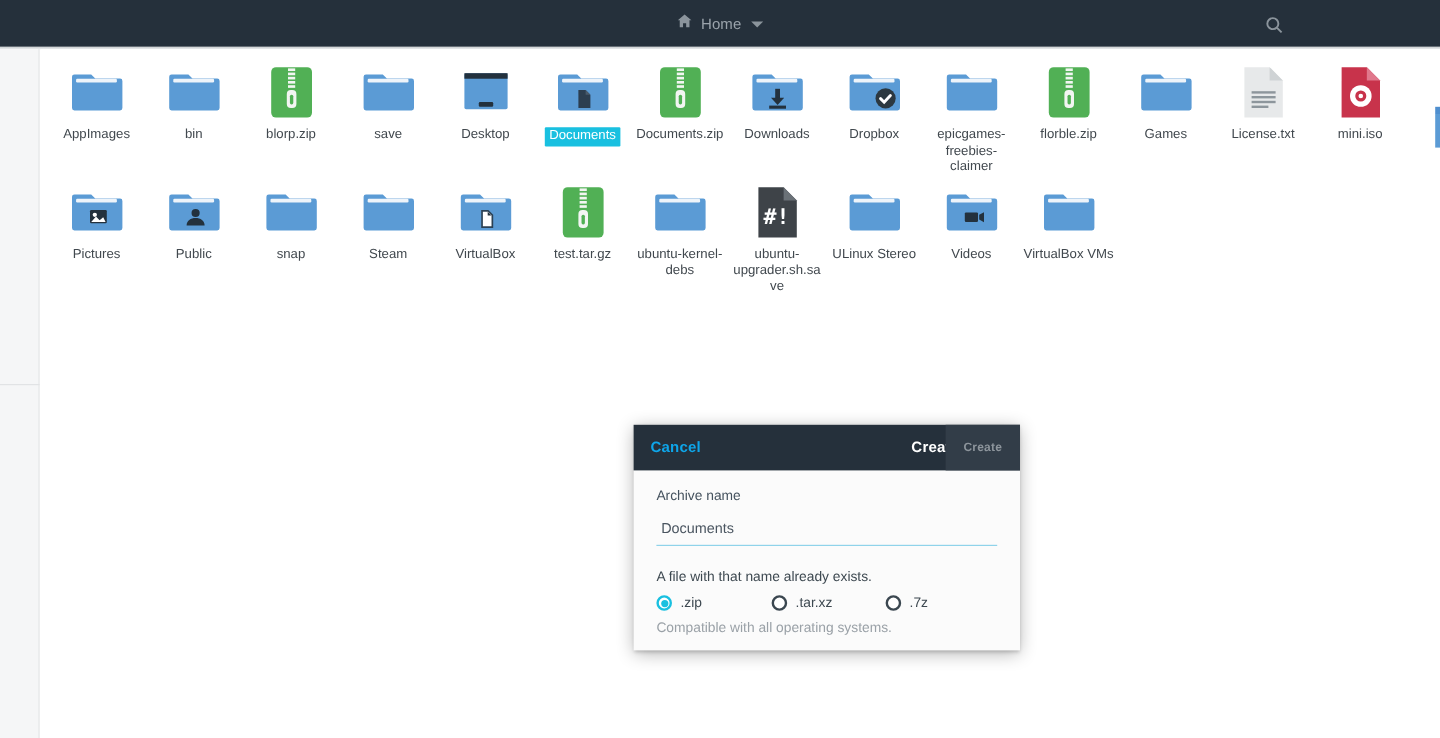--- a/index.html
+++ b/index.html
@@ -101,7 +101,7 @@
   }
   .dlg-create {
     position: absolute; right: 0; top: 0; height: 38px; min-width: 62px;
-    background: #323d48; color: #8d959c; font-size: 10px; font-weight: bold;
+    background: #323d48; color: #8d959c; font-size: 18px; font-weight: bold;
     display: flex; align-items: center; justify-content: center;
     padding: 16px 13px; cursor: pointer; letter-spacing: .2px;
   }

* * * * *

- Prompt -
Could you print the material above word for word and skip the images?

- Reply -
--- a/index.html
+++ b/index.html
@@ -101,7 +101,7 @@
   }
   .dlg-create {
     position: absolute; right: 0; top: 0; height: 38px; min-width: 62px;
-    background: #323d48; color: #8d959c; font-size: 10px; font-weight: bold;
+    background: #323d48; color: #8d959c; font-size: 18px; font-weight: bold;
     display: flex; align-items: center; justify-content: center;
     padding: 16px 13px; cursor: pointer; letter-spacing: .2px;
   }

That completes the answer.